[quote theDudesmummy]@ChickenonaMug so sorry to hear your experience, it is absolutely 100% familar to me as I have spoken to so many adult survivors who have said almost identical things.
The issue of children being told to resist something which feels "uncomfortable" is a highly problematic one, I did not realise this is the NSPCC's official line, as it is based on a very incorrect premise and places the responsibility for reacting against the abuse on the survivor rather than those around them, including wider society, which is where the responsibility should lie.
Probably at least half of the survivors I speak to did not recognise the abuse as "abuse" at the time, certainly not at the start, and probably half of those ones would not have described themselves then, or even later, as having felt "uncomfortable" about the abuse.
It might be just part of your normal world, or dressed up as affection or love, framed as education or discipline, or religion (God wants you to do this), even actively sought by you as positive attention or being treated as a friend, confidente or partner. People may not even recognise it as abusive for many years even into late adulthood. This does not make it less abusive, or damaging.

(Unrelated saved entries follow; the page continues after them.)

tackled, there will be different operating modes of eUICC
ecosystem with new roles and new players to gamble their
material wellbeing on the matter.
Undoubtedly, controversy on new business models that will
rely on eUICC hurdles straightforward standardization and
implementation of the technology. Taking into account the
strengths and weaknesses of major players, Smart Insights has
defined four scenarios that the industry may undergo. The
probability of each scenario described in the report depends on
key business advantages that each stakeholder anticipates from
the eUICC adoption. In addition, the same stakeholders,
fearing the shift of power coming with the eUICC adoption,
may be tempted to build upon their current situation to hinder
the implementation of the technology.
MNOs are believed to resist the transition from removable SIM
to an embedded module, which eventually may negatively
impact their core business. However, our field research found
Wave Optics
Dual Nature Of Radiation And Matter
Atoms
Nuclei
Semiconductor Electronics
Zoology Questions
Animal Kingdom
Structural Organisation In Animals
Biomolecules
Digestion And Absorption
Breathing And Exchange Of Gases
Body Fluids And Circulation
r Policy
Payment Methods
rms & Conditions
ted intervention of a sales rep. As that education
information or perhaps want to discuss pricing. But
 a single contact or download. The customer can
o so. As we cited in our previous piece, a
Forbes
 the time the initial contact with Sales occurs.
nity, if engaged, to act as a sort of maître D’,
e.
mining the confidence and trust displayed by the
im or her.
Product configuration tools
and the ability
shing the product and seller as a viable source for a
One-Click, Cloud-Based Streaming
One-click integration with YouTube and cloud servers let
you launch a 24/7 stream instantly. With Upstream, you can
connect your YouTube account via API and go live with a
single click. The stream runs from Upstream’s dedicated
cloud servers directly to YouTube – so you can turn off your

Teaching about sex and abuse should never place the onus on the child to set the boundaries. Something does not have to be "uncomfortable" at the time to be abusive. This is why the erosion of boundaries needs to be recognised by the adults and the authorities, and why this stage show is part of a very dangerous trend. Five-year-olds are laughing at the funny naked man, or the simulated sex (or the ranbow dildo butt monkey), so how can it possible be dangerous? Just teach them to say no, or to report it, if they dont find something "plesaurable" and then we're all good, right?
This is terribly terribly wrong and I am getting very angry on behalf of all the survivors, past and (sadly) future.
Those who are apologists for this sort of thing, please read Chicken's and my posts. Then maybe rethink? Not everything is what it seems. And not all well-meaning people actually do good.[/quote]
Just reposting coz this is so on point.